After years of oppression and fragmentation, Palestinians in the occupied city are remobilizing around a common political goal.
After days of deliberations, the Israeli government finally removed metal detectors from the entrances of the Aqsa compound on Monday evening. Reports say the decision may have been linked to an agreement reached with Jordan’s King Abdullah, as part of a deal to resolve a brief diplomatic crisis that followed Sunday’s attack at the Israeli embassy in Amman.
Israeli authorities are now seeking to install “smart” cameras that can identify visitors to Al-Aqsa using facial recognition software. Palestinians argue that this technology, which can easily be abused by Israeli security services, is even worse than the metal detectors. The Islamic Waqf declared its opposition to the new plan yesterday and insisted that the status quo be restored to the situation that existed prior to a deadly shooting two weeks ago. Local worshipers continued to protest outside the Aqsa compound, and police continued to respond with stun grenades and arrests.
Despite this development, it seems that the Palestinians’ campaign of civil disobedience – largely ignored by the media’s focus on violence during the past week – is working.
The mass boycott of the metal detectors was a remarkable sight. Young headscarved women appealed (and at times shouted) to Muslim visitors not to pass through the gates. Men prayed outside or in the narrow alleys of the Old City, with some live-streaming the scenes on Facebook. Four families living inside the compound, not wanting to violate the boycott, refused to leave the premises until a special arrangement was agreed upon with the Waqf.
This united activism surprised many.
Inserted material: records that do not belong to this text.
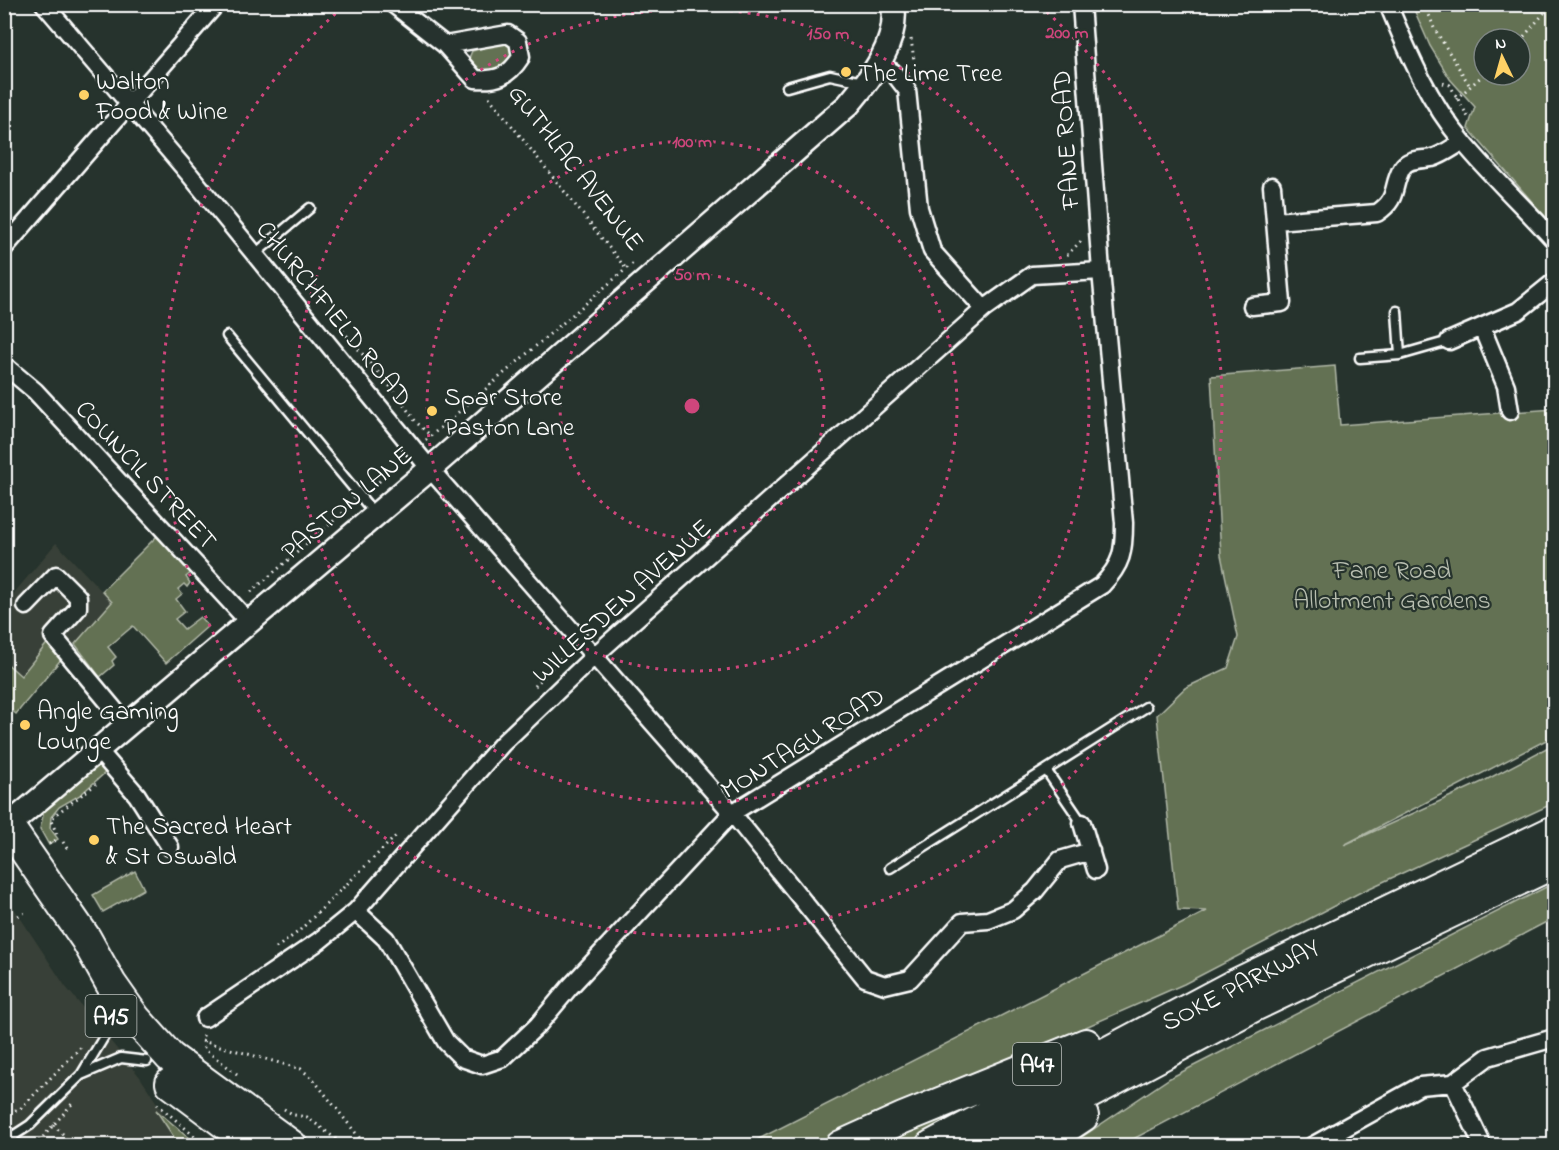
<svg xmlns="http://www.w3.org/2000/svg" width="1559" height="1150" font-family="'Indie Flower',sans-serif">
  <rect width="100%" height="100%" fill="#26332d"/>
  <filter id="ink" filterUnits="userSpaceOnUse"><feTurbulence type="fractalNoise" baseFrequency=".0167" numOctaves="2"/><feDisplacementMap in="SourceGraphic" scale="12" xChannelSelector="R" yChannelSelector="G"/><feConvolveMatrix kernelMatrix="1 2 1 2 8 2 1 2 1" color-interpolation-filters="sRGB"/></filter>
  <g filter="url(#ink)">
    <path fill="#394137" d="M 56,543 L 112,602 L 67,652 L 53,636 L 21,676 L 5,661 L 4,605 Z
      M 4,893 L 65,986 L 140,1077 L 184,1145 L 5,1145 Z"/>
    <path fill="#637152" stroke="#b1b8a8" stroke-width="1.5" fill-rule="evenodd" d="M 1412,5 L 1554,5 L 1554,227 L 1468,128 L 1475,107 L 1450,79 L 1430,46 ZM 1484,39 L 1520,39 L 1520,75 L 1484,75 Z
      M 508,41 L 516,53 C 506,68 495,74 477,70 L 469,58 L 472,51 Z
      M 1335,366 L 1340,425 L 1554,409 L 1554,736 L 1344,845 L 1484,781 L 1554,744 L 1554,803 L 1359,893 L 1184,984 L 830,1139 L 815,1145 L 745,1146 L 1207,911 L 1178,910 L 1157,715 L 1185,688 L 1228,668 L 1238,637 L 1221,555 L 1211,376 Z
      M 157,536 L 192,572 L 186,577 L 190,583 L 187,587 L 184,584 L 178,589 L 182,594 L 176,599 L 185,611 L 175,619 L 184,629 L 200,617 L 208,626 L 166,663 L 133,626 L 108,647 L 116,657 L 112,661 L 114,665 L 100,677 L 75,644 L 112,602 L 102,591 Z
      M 53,636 L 67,652 L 16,714 L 5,705 L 4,661 L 21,676 Z
      M 102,763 L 107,771 L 80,795 L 59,807 L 51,817 L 50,828 L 58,839 L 49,845 L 40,829 L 44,811 Z
      M 135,871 L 144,889 L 103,912 L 93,895 Z
      M 1554,883 L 1554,918 L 1122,1145 L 1070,1145 L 1170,1078 Z
      M 976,1102 L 981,1107 L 907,1145 L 873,1146 Z
      M 156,1110 L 198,1145 L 179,1145 Z"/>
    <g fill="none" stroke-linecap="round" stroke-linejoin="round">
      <defs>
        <path id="lane" d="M 787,87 L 830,75 L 863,82
          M 255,254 L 310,208
          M 1397,311 L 1400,355
          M 227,336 L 375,514
          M 1360,358 L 1400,355 L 1449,341
          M 1046,770 L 1146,707
          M 890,868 L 1046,770 L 1082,823
          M 114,1020 L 81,1075 L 121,1058 L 147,1061
          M 4,1130 L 13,1136 L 14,1146
          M 13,1136 L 30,1125 L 81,1075"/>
        <path id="street" d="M 44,4 L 190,175 L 430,469 L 732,813 L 865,978 L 885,985 L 910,979 L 962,922 L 988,920 L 1013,910 L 1035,891 L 1060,860 L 1091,851
          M 393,4 L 445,45 L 475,79 C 497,81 509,76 521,57 L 518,41 L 508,34 L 445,45
          M 1388,4 C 1408,53 1429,102 1463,142 C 1491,176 1524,207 1554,240
          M 879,66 L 893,72 L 907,90 L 919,208 L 932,251 L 984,309
          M 1275,221 L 1377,213 C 1399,199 1391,187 1402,168 C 1408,158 1422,160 1432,158 C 1443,155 1453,147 1462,142
          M 4,248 L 216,4
          M 1252,306 L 1282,303 L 1272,186
          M 1482,328 L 1506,386 L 1510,411
          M 1449,341 L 1518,311 L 1554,282
          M 4,365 L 35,391 L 248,621
          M 26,606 L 56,575 L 78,597 L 78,608 L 53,636 L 128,726
          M 98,750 L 137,795 L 170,847
          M 1082,823 L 1096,870
          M 356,911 L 386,939 L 446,1042 L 462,1058 L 482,1065 L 503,1058 L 538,1025 L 569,988 L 732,813 L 1102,585 C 1122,564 1124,552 1124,523 L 1101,271 L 1081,4
          M 205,1018 L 319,941 L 356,911 L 502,744 L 593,657 L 984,309 L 1032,275 L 1101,271
          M 1453,1083 L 1483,1146
          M 1312,1146 L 1420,1086 L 1453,1083 L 1488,1057 L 1554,1038"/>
        <path id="secondary" d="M 9,825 L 430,469 L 848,105 C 871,78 899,43 893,4"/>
        <path id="highway" d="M 4,820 L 86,939 L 111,984 L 135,1018 L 170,1057 L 292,1146
          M 171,1083 L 255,1146
          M 841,1146 L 903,1118 L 1086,1044
          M 931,1146 L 1234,985 L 1554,831
          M 990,1146 L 1252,1007 L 1554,863
          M 1038,1146 L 1083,1116"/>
      </defs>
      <use href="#lane" stroke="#fff" stroke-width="13"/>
      <use href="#street" stroke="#fff" stroke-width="21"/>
      <use href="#secondary" stroke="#fff" stroke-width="27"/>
      <use href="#highway" stroke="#fff" stroke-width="34"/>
      <path stroke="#fff" stroke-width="3" stroke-dasharray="1.5 4.5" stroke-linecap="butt" d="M 1425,4 L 1434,28 L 1470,86
        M 911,39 L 916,74
        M 1520,41 L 1552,4
        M 1443,83 L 1450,85 L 1468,117 L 1465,118
        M 489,97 L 627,270
        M 1456,99 L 1484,74
        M 1067,255 L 1081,241
        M 331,317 L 394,391 L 416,422 L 431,436
        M 426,440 L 633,263
        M 370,490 L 402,460
        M 251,592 L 351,506
        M 535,686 L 567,651
        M 57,834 L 51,821 L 55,815 L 96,784
        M 63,842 L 69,852
        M 49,844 L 58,839
        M 18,916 L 24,913
        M 276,948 L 298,932 L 398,834
        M 203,1035 L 204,1049 L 237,1074
        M 202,1041 L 301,1069 L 313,1079 L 366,1146
        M 157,1104 L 206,1146
        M 4,1107 L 13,1111 L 20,1109 L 82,1046
        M 284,1109 L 294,1115 L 307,1117 L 345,1146
        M 53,1125 L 64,1135
        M 35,1146 L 72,1104
        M 383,1146 L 390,1146"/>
      <use href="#lane" stroke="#26332d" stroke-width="8"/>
      <use href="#street" stroke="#26332d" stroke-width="16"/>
      <use href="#secondary" stroke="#26332d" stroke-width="22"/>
      <use href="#highway" stroke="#26332d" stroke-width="30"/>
    </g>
  </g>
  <g fill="none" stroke="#ce467c" stroke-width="3" stroke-dasharray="3 6">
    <circle cx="692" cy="406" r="132"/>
    <circle cx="692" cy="406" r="265"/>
    <circle cx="692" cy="406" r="397"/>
    <path d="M1040 6A530 530 0 1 1 344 6"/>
  </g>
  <g fill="#ffd166" stroke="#26332d" stroke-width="2">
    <circle cx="846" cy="72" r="6"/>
    <circle cx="84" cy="95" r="6"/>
    <circle cx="432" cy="411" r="6"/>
    <circle cx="25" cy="725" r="6"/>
    <circle cx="94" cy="840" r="6"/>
  </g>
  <g text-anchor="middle" stroke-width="4.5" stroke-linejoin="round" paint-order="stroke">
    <g fill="#26332d" stroke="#bec2c0" stroke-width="1.5">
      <rect x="85.5" y="995" width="51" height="42" rx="4.5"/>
      <rect x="1013" y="1043" width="48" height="42" rx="4.5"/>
    </g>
    <g font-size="24" font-weight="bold" fill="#fff">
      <text x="111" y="1024">A15</text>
      <text x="1037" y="1072">A47</text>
    </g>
    <g font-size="26" fill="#fff" stroke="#26332d" text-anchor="start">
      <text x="858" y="81">The Lime Tree</text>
      <text x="96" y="89">Walton<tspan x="96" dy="30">Food &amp; Wine</tspan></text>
      <text x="444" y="405">Spar Store<tspan x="444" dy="30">Paston Lane</tspan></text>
      <text x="37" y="719">Angle Gaming<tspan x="37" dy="30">Lounge</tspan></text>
      <text x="106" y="834">The Sacred Heart<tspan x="106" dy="30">&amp; St Oswald</tspan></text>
    </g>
    <g font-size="26" fill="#fff" stroke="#26332d">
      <text transform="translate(1065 140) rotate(-94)" y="9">FANE ROAD</text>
      <text transform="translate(577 167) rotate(52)" y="9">GUTHLAC AVENUE</text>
      <text transform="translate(335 313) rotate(51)" y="9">CHURCHFIELD ROAD</text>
      <text transform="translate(147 474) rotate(47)" y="9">COUNCIL STREET</text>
      <text transform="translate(346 502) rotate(-40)" y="9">PASTON LANE</text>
      <text transform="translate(621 600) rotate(-42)" y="9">WILLESDEN AVENUE</text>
      <text transform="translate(802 742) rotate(-32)" y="9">MONTAGU ROAD</text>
      <text transform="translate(1240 984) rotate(-27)" y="9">SOKE PARKWAY</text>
    </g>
    <g font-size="26" fill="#b9bfb1" stroke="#26332d">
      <text x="1392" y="578">Fane Road<tspan x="1392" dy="30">Allotment Gardens</tspan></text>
    </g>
  </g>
  <circle cx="692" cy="406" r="9" fill="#ce467c" stroke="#26332d" stroke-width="3"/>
  <g font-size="18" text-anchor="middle" font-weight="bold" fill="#ce467c" stroke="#26332d" stroke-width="4.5" stroke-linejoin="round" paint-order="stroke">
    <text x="1067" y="38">200 m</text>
    <text x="828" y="39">150 m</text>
    <text x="692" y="147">100 m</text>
    <text x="692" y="280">50 m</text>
  </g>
  <rect width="1559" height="1150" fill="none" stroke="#26332d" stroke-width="24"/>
  <rect x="12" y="12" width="1535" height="1126" fill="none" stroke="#fff" stroke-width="2" filter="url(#ink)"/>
  <g transform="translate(1502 57) rotate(355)"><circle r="28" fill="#26332d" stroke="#7d8581" stroke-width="1.5"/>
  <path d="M0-4.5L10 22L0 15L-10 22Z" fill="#ffd166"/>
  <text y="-9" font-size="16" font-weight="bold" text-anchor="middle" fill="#ffffff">N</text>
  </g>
</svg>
Dispossessed and disenfranchised for decades, Palestinians in occupied East Jerusalem have been leaderless since the brutal suppression of the Second Intifada and further crippled by the wave of violence that erupted in September 2015. With Jewish settlements expanding and collective punishment increasing, the city’s Palestinian neighborhoods seemed to be verging toward social and economic collapse.
Now, after years of fragmentation, the community is remobilizing en masse around a common political goal. Thousands of Palestinians, under the glare of Israeli riot police, thronged the streets on July 21 in one of the largest protests the city has seen in some time. Hundreds of fellow worshippers, activists, and representatives traveled from Arab towns and cities across Israel to join them. Christians and secularists were seen standing alongside conservative Muslims in prayer, affirming that the fight for Al-Aqsa is a national cause and not just a religious one. Few Palestinians watching the news cared for Ismail Haniyeh’s sermons from Gaza or Mahmoud Abbas’ “freeze” on security coordination with Israel; all eyes were on the chanting crowds that filled Jerusalem’s streets.
If Israel thinks that smart cameras will resolve the crisis, it is grossly mistaken. For Palestinians, any new, unilateral measures at the Aqsa compound – which has already had Israeli officers guarding its gates for years – would be an extension of the massive security structures that dominate and intimidate their daily lives.
More concerning is that over the years, a growing number of Israeli politicians and groups have demanded increased Jewish access to, if not full sovereignty over, the compound, with some fanatics aspiring to build a Third Temple on the ruins of Al-Aqsa. The Ibrahimi Mosque in Hebron (Cave of the Patriarchs), which was seized and split by the army after Baruch Goldstein’s 1994 massacre, is viewed as a warning of how “security” claims could turn the compound into another military or settlement outpost. Israelis dismiss these fears as conspiracy theories; experience teaches Palestinians otherwise.
The nascent movement is thus far from over. Although acts of violence may threaten its growth, Palestinians have achieved an important step in reviving their agency in the occupied city, in spite of the numerous policies seeking to crush it. Walking in the Old City, one activist expressed hope that the events might help the community begin to rebuild the organized committees, nonviolent strategies, and popular support that guided the First Intifada 30 years ago. If not, he sighed, “God help us.”